Traditionally, automation has often been schedule-driven; in modern infrastructure, however, it is typically event-driven. This allows greater flexibility, and it eliminates unnecessary delays.
- Continuous delivery. Such flexible, response-driven automation quite naturally leads to continuous delivery; if there is no need for manual intervention or for delays in the delivery process, then there is no reason why it shouldn’t be continuous.
And in fact, the reasons for non-continuous delivery typically turn out to be artifacts of non-virtualized infrastructure and non-automated delivery pipelines. Elimination of the need to accommodate the constraints of a hardware-based infrastructure, combined with the ability to fully automate the virtualized, software-based infrastructure has made continuous delivery not only possible, but inevitable. Also, click here to learn how to optimize continuous delivery with incident management.
So, how do we compute today? We compute largely in an environment that is virtualized, and insulated from the hardware level by multiple layers of abstraction. Our development and deployment pipeline is continuous and managed by event-driven automation. In many respects, the modern IT environment is a virtual world, insulated from the traditional hardware-based IT world to the point where many of the concerns that dominated IT just a few years ago have become irrelevant.
A Virtual Tomorrow?
If that’s a snapshot of today, what will the picture look like tomorrow, or in five or ten years? There’s no real way to know, of course.

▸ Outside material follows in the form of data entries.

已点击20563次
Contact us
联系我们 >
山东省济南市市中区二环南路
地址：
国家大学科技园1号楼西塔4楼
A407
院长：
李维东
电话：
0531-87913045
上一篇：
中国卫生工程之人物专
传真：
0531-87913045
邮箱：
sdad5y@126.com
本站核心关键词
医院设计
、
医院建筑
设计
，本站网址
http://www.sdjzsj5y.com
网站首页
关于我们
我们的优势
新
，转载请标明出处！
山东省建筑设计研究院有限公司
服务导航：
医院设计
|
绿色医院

Any prediction made today is likely to look increasingly foolish as time goes on.
But here are some other predictions. It is likely that we have only begun to see the effects of freeing the virtual-computing environment from the constraints imposed by hardware. It is also likely that the distinctions between virtualized computing, virtual reality, and the traditional world of physical experience will break down even more. In many respects, the rate of change in computing today is limited by our ability to assimilate changes as they occur, and to make full use of new capabilities as they develop. But automation and intelligence capabilities will likely disrupt nearly every function, vertical, and domain, unleashing new potentials for efficiency and dramatically altering the focus of people’s work.
Perhaps the virtualization of both computing and everyday experiences will increase the rate at which we can assimilate future change. If this is the case, future computing and future life in general might be completely unrecognizable to us if we were to catch a glimpse of it now, even though we are likely to be both the creators of and participants in that future. As we change the world, we change ourselves.